Thomas Hartley, 48, of Henryville, Pennsylvania, has been charged with 18 counts related to allegations he lied to get a military housing allowance, unemployment and retirement benefits he was not entitled to, as well as an insurance payout, according to a Justice Department news release Wednesday.
According to United States Attorney Gerard M. Karam, the second superseding indictment alleges that Hartley, while on leave from his position with the Department of Labor and serving with the New Jersey National Guard, submitted false documents to the Department of the Army and thereby obtained approximately $23,580 in housing allowance funds to which he was not entitled. The indictment charges Hartley with theft of government funds and three counts of false statements regarding the Department of the Army housing allowance.
In addition, the second superseding indictment charges Hartley with fraud in connection with the receipt of Pennsylvania unemployment compensation benefits. The indictment alleges that Hartley fraudulently applied for and collected unemployment benefits by claiming that he was unemployed, when in fact Hartley was employed on full time active duty with the New Jersey National Guard.
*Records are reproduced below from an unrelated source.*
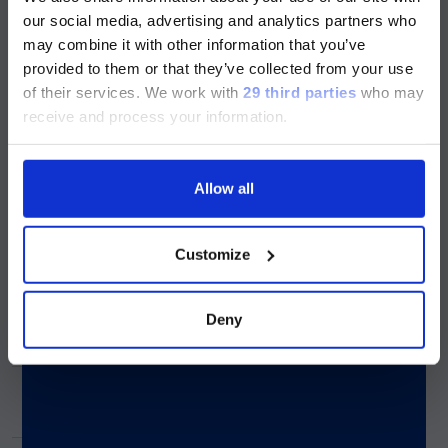
Influenza A
Bordetella holmesii
版本
our social media, advertising and analytics partners who
may combine it with other information that you’ve
Currently, only the Luminex LTG
provided to them or that they’ve collected from your use
Influenza A –
section and the Service & Support
of their services.
We work with
29 third parties
who may
subtype H1
pages regarding Luminex LTG are
receive and process your information.
available in Chinese.
Influenza A –
Allow all
subtype H3
Continue
Customize
Influenza B
Deny
Parainfluenza 1
Parainfluenza 2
Further, Hartley failed to disclose that he was on military leave from his full-time federal civilian employment with the United States Department of Labor. Hartley thereby collected approximately $60,284 in unemployment compensation funds to which he was not entitled. The indictment charges Hartley with four counts of wire fraud, one count of mail fraud, and one count of theft of government funds in connection with his fraudulent unemployment compensation scheme.
Further, the second superseding indictment charges Hartley with fraudulently obtaining approximately $127,000 from his Thrift Savings Plan (TSP) by falsely claiming that he was not married, when in fact he was at all times married. Hartley thereby transferred the funds to himself personally, or to a bank account solely in his name, without the knowledge or consent of his wife. The indictment charges Hartley with wire fraud, mail fraud and false statements in connection with his scheme to defraud the thrift savings plan and his wife.
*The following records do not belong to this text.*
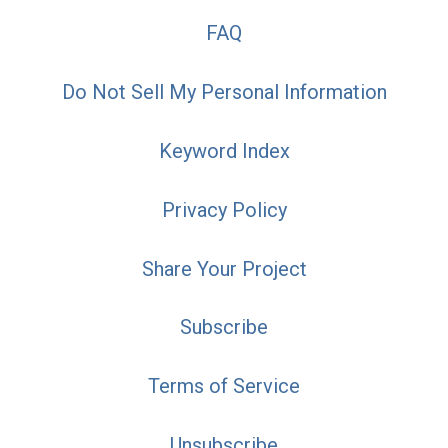
FAQ
Do Not Sell My Personal Information
Keyword Index
Privacy Policy
Share Your Project
Subscribe
Terms of Service
Unsubscribe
Finally, the second superseding indictment charges Hartley with fraud in connection with the filing of a lost wage claim with USAA Insurance following an automobile accident. Hartley falsely claimed that he had lost wages as a result of the automobile accident, when in fact Hartley was suspended without pay from his employment with the Department of Labor as a result of an ongoing criminal investigation. Hartley thereby collected approximately $50,000 in lost wage benefits to which he was not entitled. The indictment charges Hartley with five counts of wire fraud in connection with his fraudulent claim for lost wage benefits.
The charges against Hartley resulted from an investigation conducted by the Department of Labor, Office of Inspector General, Office of Special Investigations; the United States Army, Criminal Investigation Division; and the USAA Insurance Special Investigations Unit. Assistant United States Attorney Robert J. O’Hara is prosecuting the case.
Under federal law, the charges of Wire Fraud and Mail Fraud carry up to a maximum sentence of twenty years in prison, a term of supervised release following imprisonment, and a fine. The charge of Theft of Government Funds carries a maximum sentence of ten years in prison, a term of supervised release following imprisonment, and a fine. The charge of False Statements carries a maximum penalty of five years in prison, a term of supervised release following imprisonment and a fine. A sentence following a finding of guilt is imposed by the Judge after consideration of the applicable federal sentencing statutes and the Federal Sentencing Guidelines.
Indictments and Criminal Informations are only allegations. All persons charged are presumed to be innocent unless and until found guilty in court.